Among the many reports (scroll down to the bottom of this document for links) coming to Toronto’s Executive Committee on March 9 is a short paper on Transit Network Analysis, three detailed demand projections and a paper about Growth Assumptions. Although this has the neutral title Population and Employment Projections, it is in fact a review of the effect of SmartTrack on development in the Greater Toronto Area. The main report is titled Commercial & Multi-Residential Forecasts For The Review Of SmartTrack.
The paper is authored by the Strategic Regional Research Alliance, or SRRA, whose primary focus is real estate market tracking and projection. This organization (or its principals) were involved in the reports leading to the original SmartTrack plan in now-Mayor Tory’s campaign, specifically:
A fundamental premise running through all three papers, and perpetuated in the SmartTrack proposal, was that downtown Toronto was more or less fully built-out, and that future commercial growth would occur primarily in two major centres outside of the city, the large area around Pearson Airport and an equally large area around Markham. The potential for additional growth within Toronto itself was regarded as low, and therefore major expansion of the rapid transit network would focus on the two big suburban nodes.
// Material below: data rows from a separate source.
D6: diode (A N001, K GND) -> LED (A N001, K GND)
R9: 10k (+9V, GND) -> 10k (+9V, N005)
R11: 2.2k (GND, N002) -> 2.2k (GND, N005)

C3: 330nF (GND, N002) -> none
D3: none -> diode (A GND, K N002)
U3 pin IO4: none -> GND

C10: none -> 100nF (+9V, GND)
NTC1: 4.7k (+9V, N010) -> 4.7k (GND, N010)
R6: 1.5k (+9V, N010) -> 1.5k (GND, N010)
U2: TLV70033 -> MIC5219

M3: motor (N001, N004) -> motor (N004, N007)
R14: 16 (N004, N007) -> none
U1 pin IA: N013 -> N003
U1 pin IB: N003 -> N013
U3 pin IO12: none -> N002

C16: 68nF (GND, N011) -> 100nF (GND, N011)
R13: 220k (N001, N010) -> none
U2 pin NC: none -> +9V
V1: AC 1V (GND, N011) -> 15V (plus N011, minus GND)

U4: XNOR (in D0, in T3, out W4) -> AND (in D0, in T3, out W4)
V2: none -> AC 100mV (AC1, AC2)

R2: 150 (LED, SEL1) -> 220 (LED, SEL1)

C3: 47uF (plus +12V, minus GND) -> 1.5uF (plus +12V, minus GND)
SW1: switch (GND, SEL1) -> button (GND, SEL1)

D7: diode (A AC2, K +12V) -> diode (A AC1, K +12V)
At the Mayor’s direction, SRRA was retained as a consultant to the planning work now underway by the City of Toronto. This raised eyebrows both at Council for the crossover from a campaign support role to consultant, and also at Metrolinx where SRRA’s principal, Iain Dobson, had been appointed to the Board during the latter days of Glen Murray’s term as Ontario Minister of Transportation.
Although there is reason to take the new SRRA report with a grain of salt, the document makes interesting reading including a shift in some of SRRA’s outlook compared to their earlier work.
Which Land Use Model is Toronto Actually Using?
This report is supposed to be background to the overall planning study coming to Executive, but its focus is exclusively on the effects of SmartTrack. There is little mention of the development effects of other initiatives including the Scarborough Subway Extension (SSE), the Eglinton Crosstown LRT. Also, in part because ST and the GO/RER proposal cover the same territory and share stations, it is unclear how much change to development patterns occurs specifically due to SmartTrack and how much to the two services operating in one corridor.
Other background studies examine ridership effects of various combinations of SmartTrack, the SSE and the Relief Line, and these clearly must have an underlying land use, population and job location model. How this was developed or relates to the SRRA study is not clear.
That said, for the remainder of this article, I will concentrate on the SRRA text and its underlying assumptions.